Exercise objective — Stop at the line containing "left hip: (1149, 877)": write out every line from the beginning of the entries up to and including it, minus the pictures.

==== Data under study ====

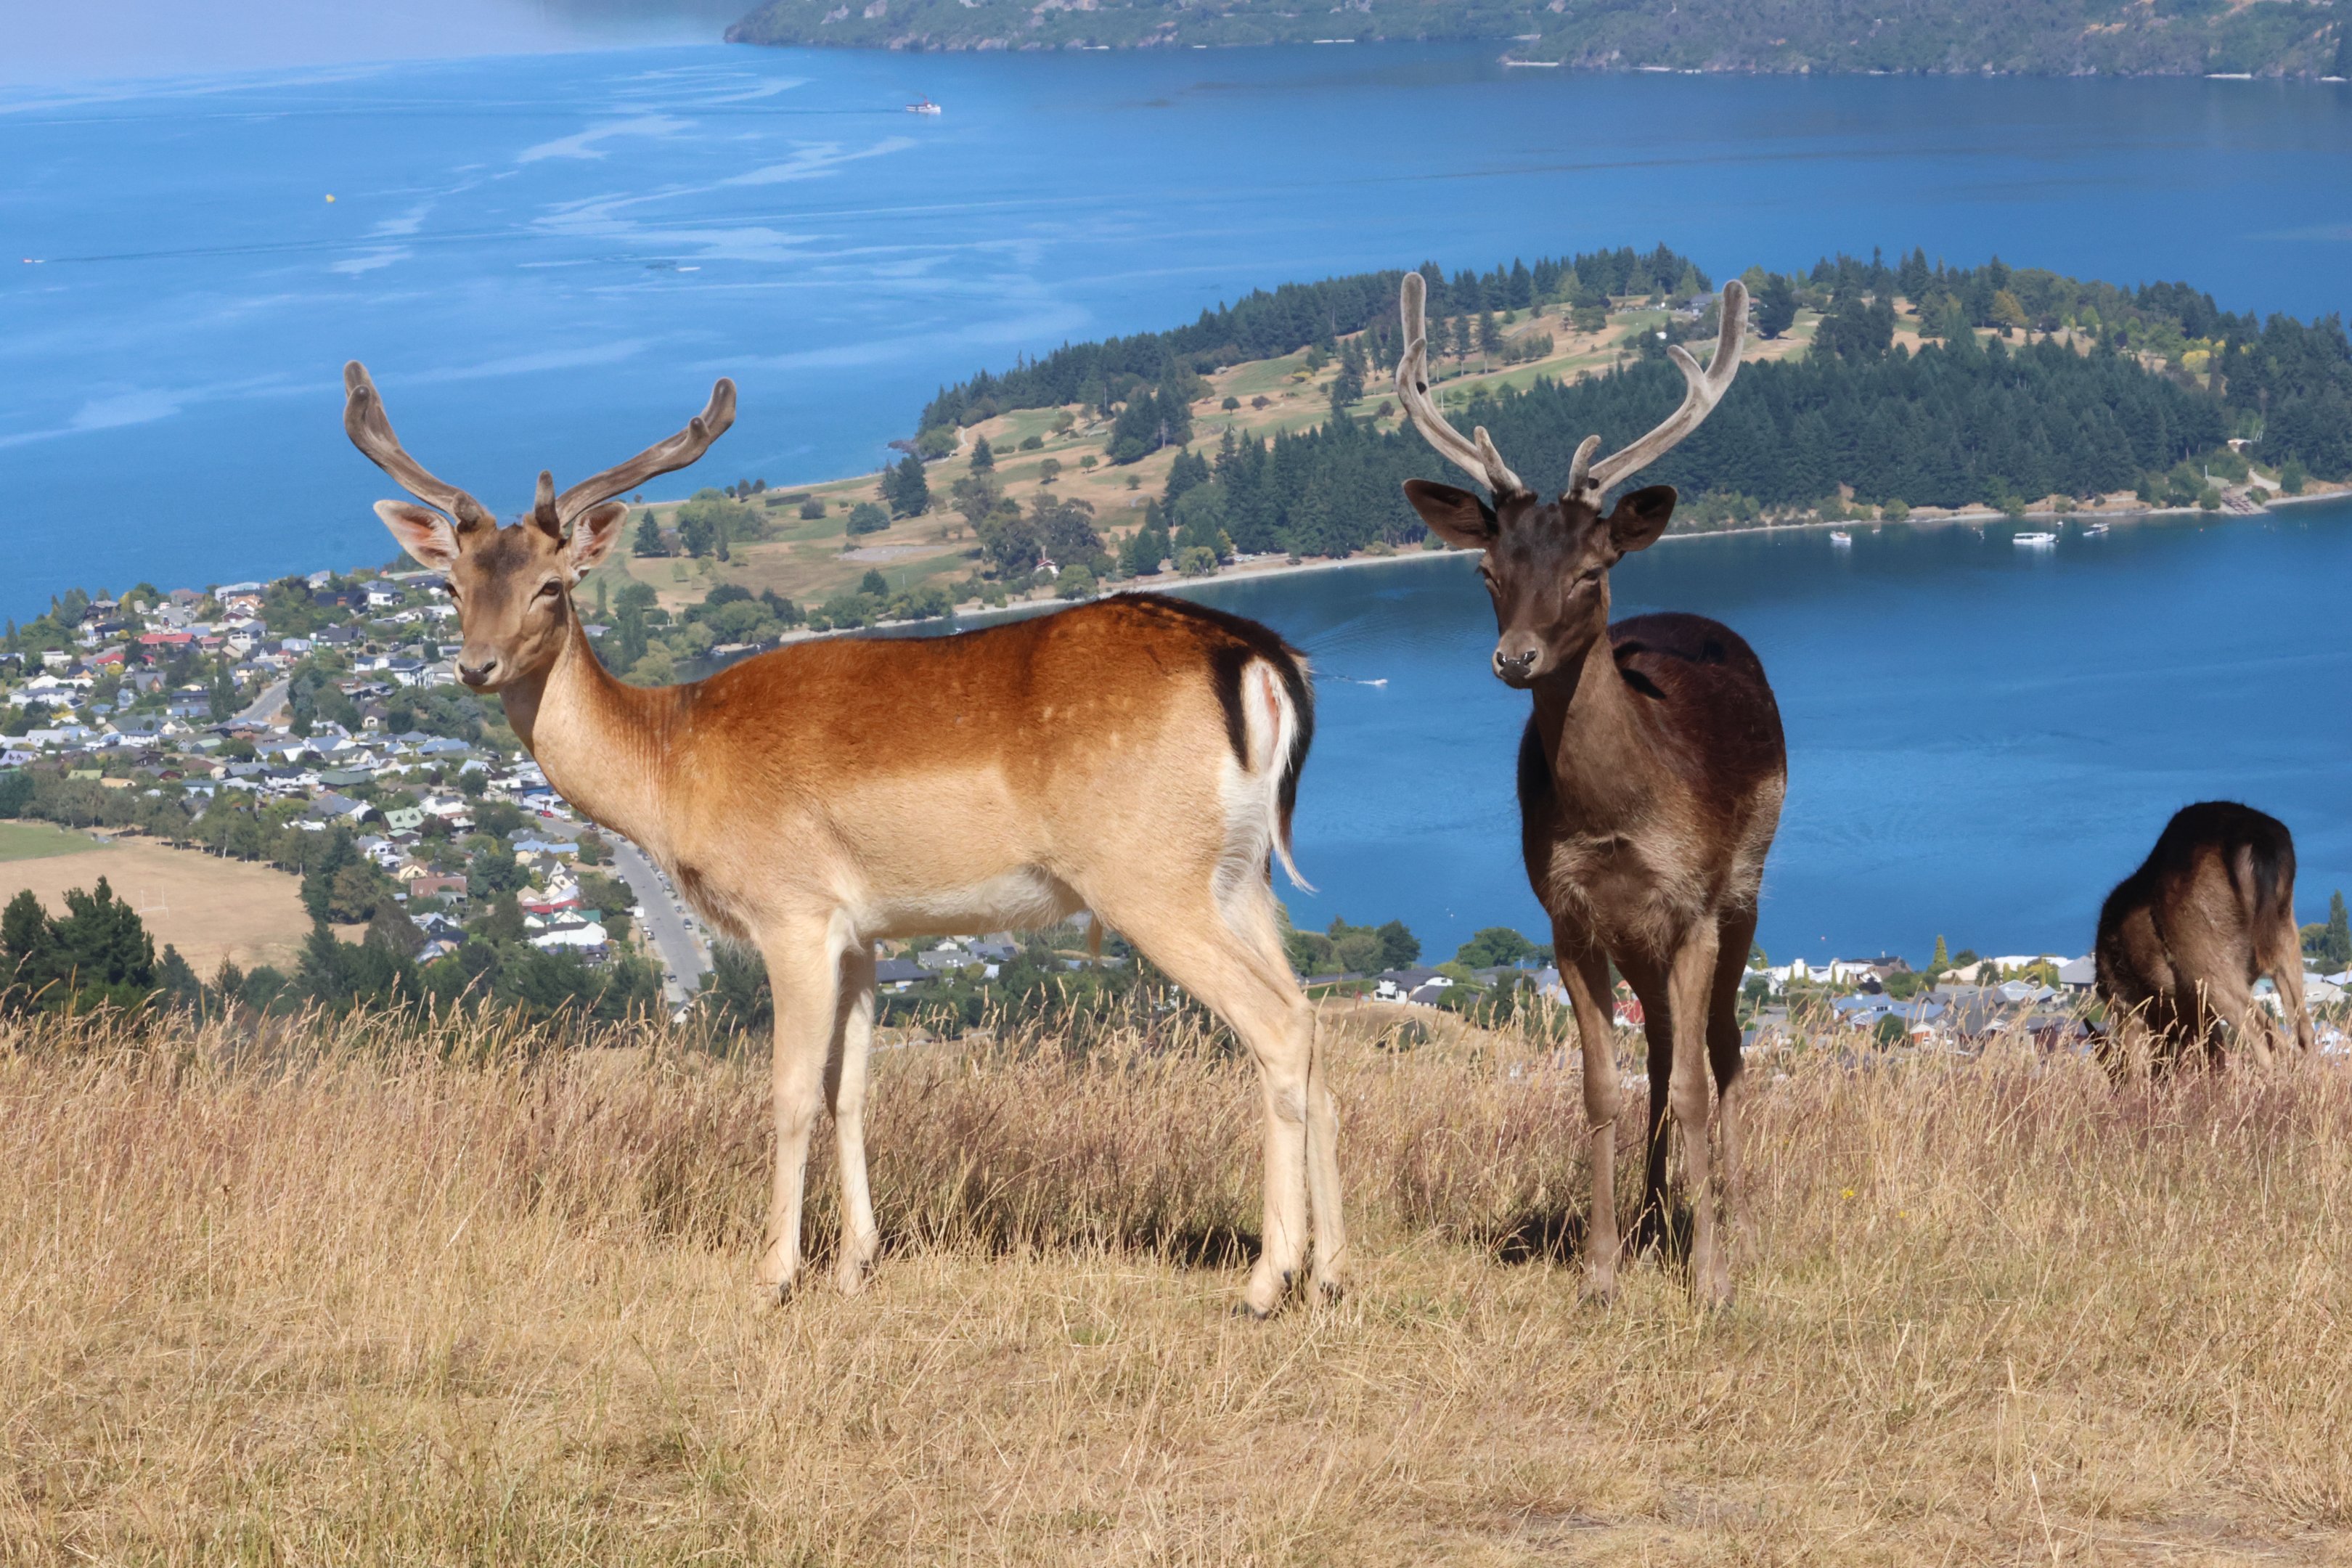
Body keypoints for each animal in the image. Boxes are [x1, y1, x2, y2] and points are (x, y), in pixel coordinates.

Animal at [341, 363, 1345, 1315]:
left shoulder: (791, 909)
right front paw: (858, 1262)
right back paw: (1333, 1273)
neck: (672, 767)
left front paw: (774, 1274)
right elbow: (850, 1089)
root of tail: (1261, 663)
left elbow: (789, 1092)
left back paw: (1267, 1281)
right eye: (451, 584)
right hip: (1239, 876)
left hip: (1149, 877)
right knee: (1315, 1021)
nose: (476, 666)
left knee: (1279, 1024)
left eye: (552, 585)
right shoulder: (862, 933)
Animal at [1390, 271, 1783, 1307]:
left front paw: (1711, 1277)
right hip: (1639, 937)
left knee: (1721, 1045)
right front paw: (1603, 1270)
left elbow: (1695, 1084)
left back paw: (1734, 1216)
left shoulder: (1691, 903)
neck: (1616, 819)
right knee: (1662, 1047)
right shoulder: (1568, 914)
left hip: (1747, 884)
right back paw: (1653, 1216)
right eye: (1486, 567)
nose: (1515, 657)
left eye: (1592, 568)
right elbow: (1603, 1086)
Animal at [2094, 801, 2313, 1074]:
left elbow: (2140, 1064)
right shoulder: (2199, 1011)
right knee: (2302, 1028)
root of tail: (2255, 841)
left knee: (2263, 1034)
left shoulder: (2129, 1008)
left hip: (2204, 955)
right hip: (2284, 929)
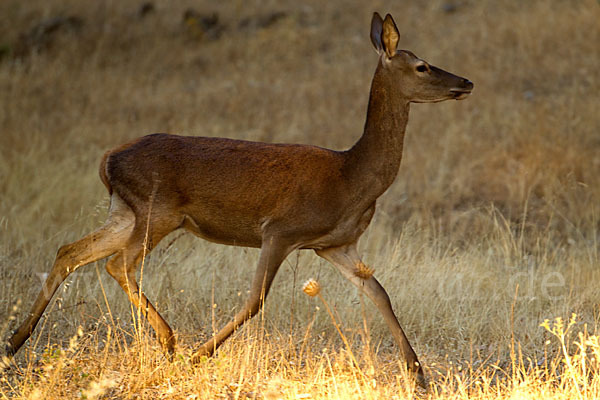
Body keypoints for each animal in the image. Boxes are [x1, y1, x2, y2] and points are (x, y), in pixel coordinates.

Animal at [4, 14, 474, 386]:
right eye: (422, 65)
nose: (466, 81)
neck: (351, 176)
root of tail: (108, 159)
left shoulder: (335, 244)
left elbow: (380, 292)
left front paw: (419, 374)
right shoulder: (281, 230)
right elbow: (255, 299)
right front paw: (198, 356)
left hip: (126, 211)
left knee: (70, 251)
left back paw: (15, 342)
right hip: (158, 210)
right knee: (118, 264)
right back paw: (170, 342)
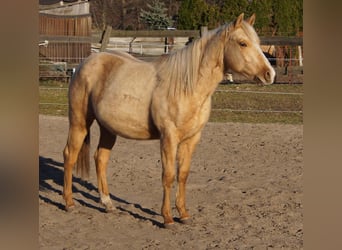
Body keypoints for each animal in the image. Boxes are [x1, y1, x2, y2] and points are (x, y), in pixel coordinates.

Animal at [62, 14, 276, 228]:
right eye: (242, 43)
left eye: (258, 43)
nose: (270, 74)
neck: (187, 86)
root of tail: (85, 62)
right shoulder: (168, 137)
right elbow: (168, 175)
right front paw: (167, 218)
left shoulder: (191, 139)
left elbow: (183, 175)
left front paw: (183, 214)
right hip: (79, 122)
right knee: (70, 155)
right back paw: (69, 203)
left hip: (108, 128)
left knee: (101, 159)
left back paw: (107, 204)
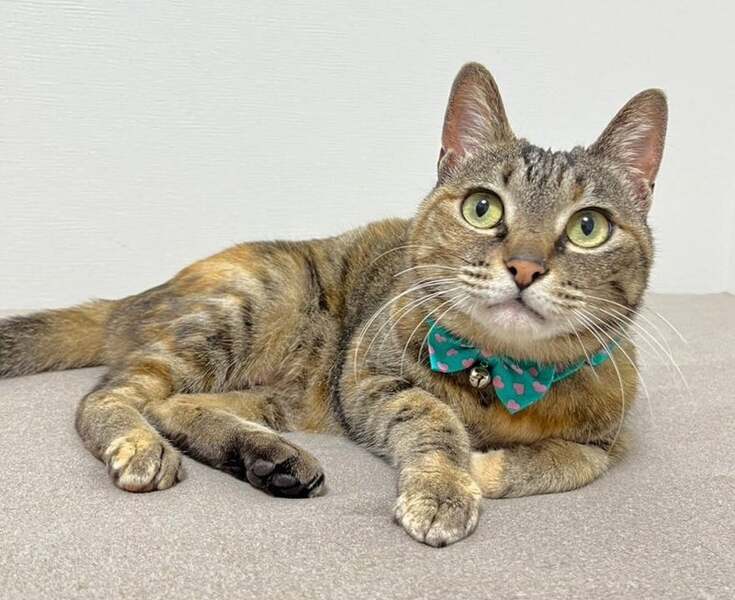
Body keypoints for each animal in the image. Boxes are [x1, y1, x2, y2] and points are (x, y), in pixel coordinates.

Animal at [0, 63, 667, 547]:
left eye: (587, 227)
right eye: (483, 208)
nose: (526, 266)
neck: (498, 380)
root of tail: (141, 297)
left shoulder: (608, 438)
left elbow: (570, 462)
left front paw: (484, 470)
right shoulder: (367, 379)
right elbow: (432, 415)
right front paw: (448, 482)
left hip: (280, 391)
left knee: (177, 406)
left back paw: (271, 459)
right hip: (246, 316)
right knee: (114, 395)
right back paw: (142, 445)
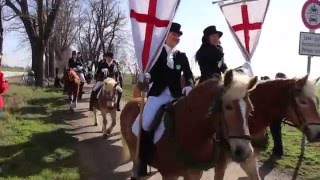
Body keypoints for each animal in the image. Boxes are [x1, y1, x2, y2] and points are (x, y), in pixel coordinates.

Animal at [120, 70, 258, 179]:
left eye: (251, 109)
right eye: (228, 107)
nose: (246, 152)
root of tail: (131, 102)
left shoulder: (194, 174)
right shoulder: (170, 175)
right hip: (134, 150)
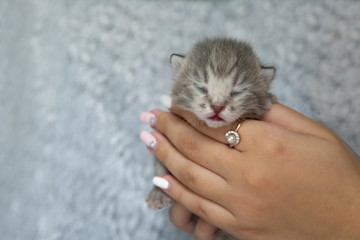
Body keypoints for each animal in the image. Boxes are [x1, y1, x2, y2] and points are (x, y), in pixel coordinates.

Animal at [146, 37, 276, 240]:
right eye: (201, 88)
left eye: (237, 91)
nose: (217, 106)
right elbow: (159, 163)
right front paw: (158, 191)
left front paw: (269, 100)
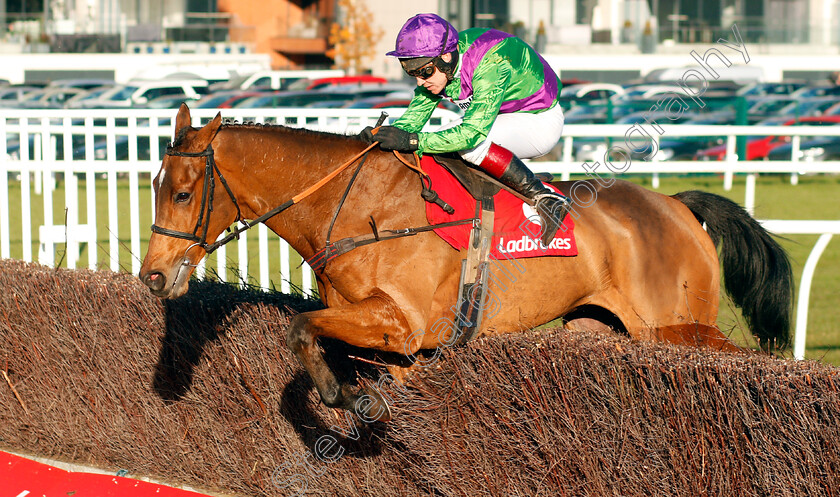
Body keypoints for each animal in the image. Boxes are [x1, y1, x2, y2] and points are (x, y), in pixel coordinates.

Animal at [139, 104, 796, 418]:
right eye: (152, 184)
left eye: (183, 193)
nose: (153, 275)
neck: (351, 203)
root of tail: (677, 205)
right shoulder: (395, 341)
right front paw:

====

Output of the exercise —
Body keypoints for each animal in the image. Boxes are [x1, y1, x2, y2] and points are (x, y), in pixel coordinates.

Animal at [341, 363, 1345, 1315]:
left shoulder: (791, 909)
right front paw: (858, 1262)
right back paw: (1333, 1273)
neck: (672, 767)
left front paw: (774, 1274)
right elbow: (850, 1089)
root of tail: (1261, 663)
left elbow: (789, 1092)
left back paw: (1267, 1281)
right eye: (451, 584)
right hip: (1239, 876)
left hip: (1149, 877)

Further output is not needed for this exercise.